The previous conversation crystallized for me now. The argument had been about working on the Sabbath, and I was his test--would he perform labor on the Sabbath by healing me? I had to laugh when I saw the expression on his face and the knowledge hit me--for him, this was not work, it was fun!
I was engulfed by what seemed like the entire population of the town, and I never even got to express my thanks to him. I hope he knows, from that one moment of eye contact we shared, how profoundly grateful I am. Everything has changed!
Now, it's evening and the hubbub seems to have died down some.
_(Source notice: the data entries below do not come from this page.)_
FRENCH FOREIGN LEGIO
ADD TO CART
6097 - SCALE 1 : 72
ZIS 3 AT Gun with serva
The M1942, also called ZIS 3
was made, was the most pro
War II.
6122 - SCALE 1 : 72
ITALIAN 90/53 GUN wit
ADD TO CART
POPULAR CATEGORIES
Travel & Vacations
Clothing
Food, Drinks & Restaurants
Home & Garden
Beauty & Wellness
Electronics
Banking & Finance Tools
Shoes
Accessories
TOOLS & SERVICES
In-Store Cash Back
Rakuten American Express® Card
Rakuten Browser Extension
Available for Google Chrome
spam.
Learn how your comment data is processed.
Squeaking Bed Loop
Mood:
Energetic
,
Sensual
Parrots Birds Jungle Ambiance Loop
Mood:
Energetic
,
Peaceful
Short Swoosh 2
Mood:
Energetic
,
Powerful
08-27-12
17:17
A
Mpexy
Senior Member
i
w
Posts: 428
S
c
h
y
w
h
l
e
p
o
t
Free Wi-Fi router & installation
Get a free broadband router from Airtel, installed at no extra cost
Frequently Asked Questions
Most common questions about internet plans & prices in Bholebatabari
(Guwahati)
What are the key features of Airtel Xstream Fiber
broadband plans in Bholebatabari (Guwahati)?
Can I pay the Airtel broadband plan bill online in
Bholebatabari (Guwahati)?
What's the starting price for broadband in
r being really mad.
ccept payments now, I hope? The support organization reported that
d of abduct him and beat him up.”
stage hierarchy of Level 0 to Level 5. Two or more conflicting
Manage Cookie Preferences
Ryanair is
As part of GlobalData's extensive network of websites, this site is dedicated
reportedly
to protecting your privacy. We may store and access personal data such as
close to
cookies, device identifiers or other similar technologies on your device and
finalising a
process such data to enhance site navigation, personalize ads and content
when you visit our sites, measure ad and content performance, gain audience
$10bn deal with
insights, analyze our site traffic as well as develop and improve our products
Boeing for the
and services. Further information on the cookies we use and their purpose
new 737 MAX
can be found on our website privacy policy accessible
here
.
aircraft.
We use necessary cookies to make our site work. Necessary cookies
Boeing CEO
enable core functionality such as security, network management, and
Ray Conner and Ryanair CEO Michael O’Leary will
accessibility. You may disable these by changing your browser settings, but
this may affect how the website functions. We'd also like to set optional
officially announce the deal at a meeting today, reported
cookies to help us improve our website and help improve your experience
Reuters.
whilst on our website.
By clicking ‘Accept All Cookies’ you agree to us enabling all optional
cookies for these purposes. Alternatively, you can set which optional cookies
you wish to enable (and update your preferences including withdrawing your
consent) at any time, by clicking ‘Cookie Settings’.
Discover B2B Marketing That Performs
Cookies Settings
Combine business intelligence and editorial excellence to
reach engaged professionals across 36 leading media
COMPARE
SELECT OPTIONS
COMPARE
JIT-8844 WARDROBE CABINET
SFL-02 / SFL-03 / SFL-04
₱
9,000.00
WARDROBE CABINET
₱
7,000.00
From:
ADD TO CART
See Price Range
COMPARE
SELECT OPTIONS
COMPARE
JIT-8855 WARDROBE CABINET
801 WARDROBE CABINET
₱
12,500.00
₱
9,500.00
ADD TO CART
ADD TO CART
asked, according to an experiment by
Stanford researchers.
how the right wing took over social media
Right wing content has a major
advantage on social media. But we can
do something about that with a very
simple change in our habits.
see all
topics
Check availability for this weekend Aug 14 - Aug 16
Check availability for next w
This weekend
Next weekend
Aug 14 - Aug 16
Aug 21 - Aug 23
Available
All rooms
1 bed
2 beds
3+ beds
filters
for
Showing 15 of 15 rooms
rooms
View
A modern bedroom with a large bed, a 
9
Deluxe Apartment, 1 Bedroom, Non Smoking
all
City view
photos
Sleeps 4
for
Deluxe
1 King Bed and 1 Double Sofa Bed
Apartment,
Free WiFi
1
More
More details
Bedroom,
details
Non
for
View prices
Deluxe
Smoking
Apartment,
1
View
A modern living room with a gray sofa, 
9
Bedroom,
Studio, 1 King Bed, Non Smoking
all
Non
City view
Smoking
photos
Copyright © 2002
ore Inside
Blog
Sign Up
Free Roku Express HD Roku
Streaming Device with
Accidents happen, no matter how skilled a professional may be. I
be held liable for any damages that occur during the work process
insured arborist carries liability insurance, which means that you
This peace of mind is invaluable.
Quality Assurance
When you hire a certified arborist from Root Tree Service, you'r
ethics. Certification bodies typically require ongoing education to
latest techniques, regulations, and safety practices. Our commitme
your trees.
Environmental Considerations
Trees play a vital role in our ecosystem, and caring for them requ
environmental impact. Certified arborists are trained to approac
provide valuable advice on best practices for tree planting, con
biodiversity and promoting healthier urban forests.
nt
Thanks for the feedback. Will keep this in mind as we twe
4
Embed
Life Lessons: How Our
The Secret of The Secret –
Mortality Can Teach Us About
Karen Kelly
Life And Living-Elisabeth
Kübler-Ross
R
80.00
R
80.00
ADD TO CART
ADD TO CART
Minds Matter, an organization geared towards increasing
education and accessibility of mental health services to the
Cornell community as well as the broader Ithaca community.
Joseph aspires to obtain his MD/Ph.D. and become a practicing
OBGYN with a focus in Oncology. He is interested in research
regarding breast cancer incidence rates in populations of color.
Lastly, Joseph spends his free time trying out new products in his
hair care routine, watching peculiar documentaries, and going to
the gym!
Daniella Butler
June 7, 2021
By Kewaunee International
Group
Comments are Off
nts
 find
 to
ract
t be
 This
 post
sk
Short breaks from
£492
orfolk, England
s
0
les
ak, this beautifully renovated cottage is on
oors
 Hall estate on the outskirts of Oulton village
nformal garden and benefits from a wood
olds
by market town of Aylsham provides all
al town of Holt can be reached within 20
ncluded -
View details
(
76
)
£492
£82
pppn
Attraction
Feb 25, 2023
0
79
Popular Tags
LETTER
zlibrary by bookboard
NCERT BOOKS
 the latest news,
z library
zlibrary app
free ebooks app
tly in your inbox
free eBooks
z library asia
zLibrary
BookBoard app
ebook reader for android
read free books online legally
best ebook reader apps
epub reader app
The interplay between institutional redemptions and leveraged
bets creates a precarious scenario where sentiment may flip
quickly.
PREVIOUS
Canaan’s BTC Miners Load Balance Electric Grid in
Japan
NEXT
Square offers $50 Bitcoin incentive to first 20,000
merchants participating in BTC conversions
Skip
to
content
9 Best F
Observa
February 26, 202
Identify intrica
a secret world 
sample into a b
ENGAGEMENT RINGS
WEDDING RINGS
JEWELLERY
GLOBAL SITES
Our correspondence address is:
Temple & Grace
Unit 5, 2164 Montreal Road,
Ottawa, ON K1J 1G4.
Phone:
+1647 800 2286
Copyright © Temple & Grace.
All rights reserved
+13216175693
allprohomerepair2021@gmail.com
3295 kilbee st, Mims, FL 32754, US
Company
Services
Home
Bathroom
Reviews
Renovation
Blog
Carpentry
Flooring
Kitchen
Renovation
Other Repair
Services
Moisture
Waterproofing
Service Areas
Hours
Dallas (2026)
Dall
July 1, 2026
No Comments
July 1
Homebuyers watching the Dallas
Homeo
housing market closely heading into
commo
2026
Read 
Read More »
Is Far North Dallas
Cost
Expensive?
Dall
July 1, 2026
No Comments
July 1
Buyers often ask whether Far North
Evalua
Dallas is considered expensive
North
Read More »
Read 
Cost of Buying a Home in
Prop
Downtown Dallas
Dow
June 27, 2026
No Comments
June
I'm feverishly scribbling out a record of every little thing I can remember about this day, the Sabbath I will never, ever forget.
I am writing down all of this so someone else, someone unknown to me, might know that if the Lord asks you to stand up in front of everyone, do so, even if that's the last thing you want to do. If He tells you to do something that seems even more difficult or horrifying, like "Stretch out your hand," in my case, or possibly "Stretch out your heart," in your case, do it. He might have a great restoration in store for you!
If the penmanship in some patches is a little bit difficult to read, I beg your forgiveness. For I wrote those parts WITH MY RIGHT HAND!